With Big-Bad, I plan to introduce the clicker and then use it at mealtime. I will have him sit, I will click, and I will give him his food bowl. We will do that a few times. Then I will stay while he eats and I will pet him lightly. Each time he displays relaxed behavior when I pet him, I will click and then drop a higher value food treat into his bowl. He will find that my attention is not only non-threatening, but that it also earns him something even yummier.

The next step will involve a wonderful tool called the Assess-A-Hand, developed by renowned trainer Sue Sternberg. This is a great tool that is used by shelters and trainers across the nation. Basically, it is a fake hand that allows you to test and train with a dog that has resource guarding issues without putting any of your own digits at risk. I am a big fan. BIG.

Assess-A-Hand

Information on Assess-A-Hand is visible ON the Assess-A-Hand. This doggy looks like he might bite it. Poor A-A-H!

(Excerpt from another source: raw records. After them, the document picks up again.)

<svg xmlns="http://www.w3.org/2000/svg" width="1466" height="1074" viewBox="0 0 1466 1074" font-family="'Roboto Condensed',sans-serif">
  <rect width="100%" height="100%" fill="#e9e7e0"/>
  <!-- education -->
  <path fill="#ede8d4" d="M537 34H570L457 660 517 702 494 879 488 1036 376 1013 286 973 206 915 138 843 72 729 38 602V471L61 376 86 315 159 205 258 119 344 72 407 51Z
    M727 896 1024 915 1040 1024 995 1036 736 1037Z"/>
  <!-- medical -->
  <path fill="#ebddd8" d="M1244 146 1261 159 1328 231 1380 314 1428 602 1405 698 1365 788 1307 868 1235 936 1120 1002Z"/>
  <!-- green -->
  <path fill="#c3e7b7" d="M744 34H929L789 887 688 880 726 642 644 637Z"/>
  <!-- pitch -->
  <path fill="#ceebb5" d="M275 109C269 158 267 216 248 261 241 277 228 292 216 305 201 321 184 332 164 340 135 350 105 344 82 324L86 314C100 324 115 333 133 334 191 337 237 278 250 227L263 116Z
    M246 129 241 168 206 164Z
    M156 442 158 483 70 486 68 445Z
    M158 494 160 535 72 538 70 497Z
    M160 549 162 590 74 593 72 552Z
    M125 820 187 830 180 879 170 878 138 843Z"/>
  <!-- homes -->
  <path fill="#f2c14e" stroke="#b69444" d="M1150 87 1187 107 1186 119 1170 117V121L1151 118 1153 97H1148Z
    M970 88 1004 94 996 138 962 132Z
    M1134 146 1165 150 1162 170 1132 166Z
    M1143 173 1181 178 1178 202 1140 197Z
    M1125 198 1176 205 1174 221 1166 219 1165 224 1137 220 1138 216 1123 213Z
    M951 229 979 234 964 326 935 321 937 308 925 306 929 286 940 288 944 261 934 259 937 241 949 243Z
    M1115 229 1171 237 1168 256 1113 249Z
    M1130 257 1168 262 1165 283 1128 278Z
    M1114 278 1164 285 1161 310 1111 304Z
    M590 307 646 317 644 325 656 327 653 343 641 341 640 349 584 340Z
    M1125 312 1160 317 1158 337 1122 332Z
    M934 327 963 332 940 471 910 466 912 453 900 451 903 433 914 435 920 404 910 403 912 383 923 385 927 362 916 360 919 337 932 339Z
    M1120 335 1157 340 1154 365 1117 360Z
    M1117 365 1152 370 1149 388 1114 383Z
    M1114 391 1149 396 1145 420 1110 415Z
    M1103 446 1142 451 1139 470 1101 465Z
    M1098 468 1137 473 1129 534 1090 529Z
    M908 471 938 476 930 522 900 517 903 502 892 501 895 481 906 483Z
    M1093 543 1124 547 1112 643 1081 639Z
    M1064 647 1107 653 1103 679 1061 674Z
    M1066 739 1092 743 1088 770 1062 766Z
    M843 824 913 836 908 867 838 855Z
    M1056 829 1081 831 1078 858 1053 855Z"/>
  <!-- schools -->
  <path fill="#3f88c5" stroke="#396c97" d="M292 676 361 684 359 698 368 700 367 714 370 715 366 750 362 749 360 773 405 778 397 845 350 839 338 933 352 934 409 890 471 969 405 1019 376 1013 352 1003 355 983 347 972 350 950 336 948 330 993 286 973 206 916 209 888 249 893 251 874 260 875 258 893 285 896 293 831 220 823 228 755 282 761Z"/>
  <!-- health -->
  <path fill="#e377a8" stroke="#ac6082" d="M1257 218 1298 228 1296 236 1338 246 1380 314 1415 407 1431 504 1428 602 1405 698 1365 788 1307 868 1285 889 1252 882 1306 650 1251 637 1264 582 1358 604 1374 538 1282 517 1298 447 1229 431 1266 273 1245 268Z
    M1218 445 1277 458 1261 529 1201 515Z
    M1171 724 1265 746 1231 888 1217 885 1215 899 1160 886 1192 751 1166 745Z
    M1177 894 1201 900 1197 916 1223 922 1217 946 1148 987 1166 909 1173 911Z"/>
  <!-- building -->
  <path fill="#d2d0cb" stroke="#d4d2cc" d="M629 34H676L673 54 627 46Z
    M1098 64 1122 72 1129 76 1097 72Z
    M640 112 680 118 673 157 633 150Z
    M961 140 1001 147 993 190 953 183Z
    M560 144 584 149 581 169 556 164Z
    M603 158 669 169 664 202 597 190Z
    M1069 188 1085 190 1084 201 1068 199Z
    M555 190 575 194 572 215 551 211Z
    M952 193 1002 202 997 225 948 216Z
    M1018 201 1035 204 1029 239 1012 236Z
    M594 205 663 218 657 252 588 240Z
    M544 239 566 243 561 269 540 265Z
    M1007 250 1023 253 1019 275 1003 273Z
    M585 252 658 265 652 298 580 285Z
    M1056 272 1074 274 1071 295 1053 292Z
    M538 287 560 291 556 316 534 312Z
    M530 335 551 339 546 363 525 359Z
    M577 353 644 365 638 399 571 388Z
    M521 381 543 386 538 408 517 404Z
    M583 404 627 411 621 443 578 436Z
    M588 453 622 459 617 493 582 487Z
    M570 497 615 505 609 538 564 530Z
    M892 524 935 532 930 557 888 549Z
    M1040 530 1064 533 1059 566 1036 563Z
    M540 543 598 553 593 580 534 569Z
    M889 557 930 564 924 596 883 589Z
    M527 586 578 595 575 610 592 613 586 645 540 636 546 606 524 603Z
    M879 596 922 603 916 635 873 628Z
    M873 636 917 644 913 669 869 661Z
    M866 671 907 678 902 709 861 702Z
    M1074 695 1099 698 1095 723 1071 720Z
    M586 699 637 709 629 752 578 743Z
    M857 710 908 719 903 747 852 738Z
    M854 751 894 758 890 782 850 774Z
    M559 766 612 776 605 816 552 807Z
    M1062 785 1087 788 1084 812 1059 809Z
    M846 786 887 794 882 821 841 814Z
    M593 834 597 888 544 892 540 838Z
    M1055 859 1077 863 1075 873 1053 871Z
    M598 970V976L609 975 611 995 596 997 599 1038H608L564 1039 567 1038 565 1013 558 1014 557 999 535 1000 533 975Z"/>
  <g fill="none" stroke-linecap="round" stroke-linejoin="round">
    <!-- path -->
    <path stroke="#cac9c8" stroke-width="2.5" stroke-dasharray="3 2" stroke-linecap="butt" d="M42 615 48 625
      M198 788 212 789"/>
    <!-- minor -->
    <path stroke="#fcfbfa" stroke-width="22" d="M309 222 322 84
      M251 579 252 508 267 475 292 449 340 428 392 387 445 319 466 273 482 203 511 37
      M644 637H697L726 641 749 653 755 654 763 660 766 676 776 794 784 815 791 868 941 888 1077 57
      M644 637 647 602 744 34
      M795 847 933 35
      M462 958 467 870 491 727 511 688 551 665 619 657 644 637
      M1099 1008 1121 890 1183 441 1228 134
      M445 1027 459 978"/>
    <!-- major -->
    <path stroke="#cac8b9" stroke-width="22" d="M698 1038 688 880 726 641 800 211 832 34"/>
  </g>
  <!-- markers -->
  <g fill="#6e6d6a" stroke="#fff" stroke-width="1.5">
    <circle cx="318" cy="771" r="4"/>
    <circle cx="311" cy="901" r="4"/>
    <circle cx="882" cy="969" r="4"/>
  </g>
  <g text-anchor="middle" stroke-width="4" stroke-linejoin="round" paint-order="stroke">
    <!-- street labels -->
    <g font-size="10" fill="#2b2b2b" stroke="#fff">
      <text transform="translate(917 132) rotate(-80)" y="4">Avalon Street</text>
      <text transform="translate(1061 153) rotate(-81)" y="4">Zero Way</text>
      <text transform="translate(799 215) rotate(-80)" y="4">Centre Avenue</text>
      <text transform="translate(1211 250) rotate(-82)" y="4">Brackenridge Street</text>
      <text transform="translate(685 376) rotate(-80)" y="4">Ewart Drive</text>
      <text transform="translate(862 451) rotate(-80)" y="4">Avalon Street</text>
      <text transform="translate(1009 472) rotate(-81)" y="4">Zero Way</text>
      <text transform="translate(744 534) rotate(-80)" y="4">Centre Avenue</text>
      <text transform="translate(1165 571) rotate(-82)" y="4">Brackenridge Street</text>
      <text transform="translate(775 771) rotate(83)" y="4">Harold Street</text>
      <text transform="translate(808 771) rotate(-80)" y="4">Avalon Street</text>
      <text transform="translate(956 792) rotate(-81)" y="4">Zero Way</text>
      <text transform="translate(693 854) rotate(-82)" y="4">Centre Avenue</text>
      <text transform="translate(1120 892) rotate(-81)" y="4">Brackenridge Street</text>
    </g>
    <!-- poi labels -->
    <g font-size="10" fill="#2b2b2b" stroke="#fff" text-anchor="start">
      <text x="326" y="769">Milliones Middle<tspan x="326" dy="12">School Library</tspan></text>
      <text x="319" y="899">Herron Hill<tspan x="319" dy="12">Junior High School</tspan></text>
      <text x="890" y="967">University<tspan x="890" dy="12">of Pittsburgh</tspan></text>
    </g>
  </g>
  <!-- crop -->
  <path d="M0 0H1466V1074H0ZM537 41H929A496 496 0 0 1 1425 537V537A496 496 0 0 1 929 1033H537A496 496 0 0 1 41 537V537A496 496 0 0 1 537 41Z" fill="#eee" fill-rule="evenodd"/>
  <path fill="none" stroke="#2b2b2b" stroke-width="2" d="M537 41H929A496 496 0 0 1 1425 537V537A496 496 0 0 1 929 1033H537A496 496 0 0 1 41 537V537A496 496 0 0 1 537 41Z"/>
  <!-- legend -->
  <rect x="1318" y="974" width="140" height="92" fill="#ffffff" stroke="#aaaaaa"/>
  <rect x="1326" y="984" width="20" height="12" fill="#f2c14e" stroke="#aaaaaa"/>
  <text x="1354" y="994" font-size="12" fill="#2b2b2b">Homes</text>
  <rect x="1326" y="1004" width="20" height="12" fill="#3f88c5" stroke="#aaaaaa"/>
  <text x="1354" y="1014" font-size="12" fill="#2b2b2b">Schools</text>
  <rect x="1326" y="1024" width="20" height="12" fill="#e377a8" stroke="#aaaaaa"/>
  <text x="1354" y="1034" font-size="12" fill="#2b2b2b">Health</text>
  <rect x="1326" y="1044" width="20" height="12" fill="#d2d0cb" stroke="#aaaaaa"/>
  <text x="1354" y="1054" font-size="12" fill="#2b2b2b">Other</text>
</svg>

In a few days, a bit further down the training trail, I will have Assess-A-Hand touch Big-Bad lightly on the face while he is eating. Brave little Assess-A-Hand will also reach into the bowl, perhaps even sliding it a bit away. Each time Big-Bad accepts this attention appropriately, I will click and add a higher value food treat into his bowl. I won’t push him too hard, I will teach him gradually. I’m so excited to start this process.

The important thing here is that we are not going to wait for him to possibly develop serious resource guarding issues; we are going to preemptively teach him that such behaviors are not necessary.  There is no need for him to act out aggressively, and there is certainly no need for me to respond in kind. It’s a line of thinking and methodology I have learned from amazing mentors in my never-ending, always-evolving journey as a certified professional dog trainer and it works.

I think I’ll also get some M&Ms so I can click and treat myself too. Fair is fair, after all.

Oh, and his name! I bet you’re dying to find out what we finally decided for his real name…yeah, us too. Sigh.

20140907_112040

Photo proof of a relaxed wolfdog…as well a proof that I really need to clean the dog snobbers off of my windows.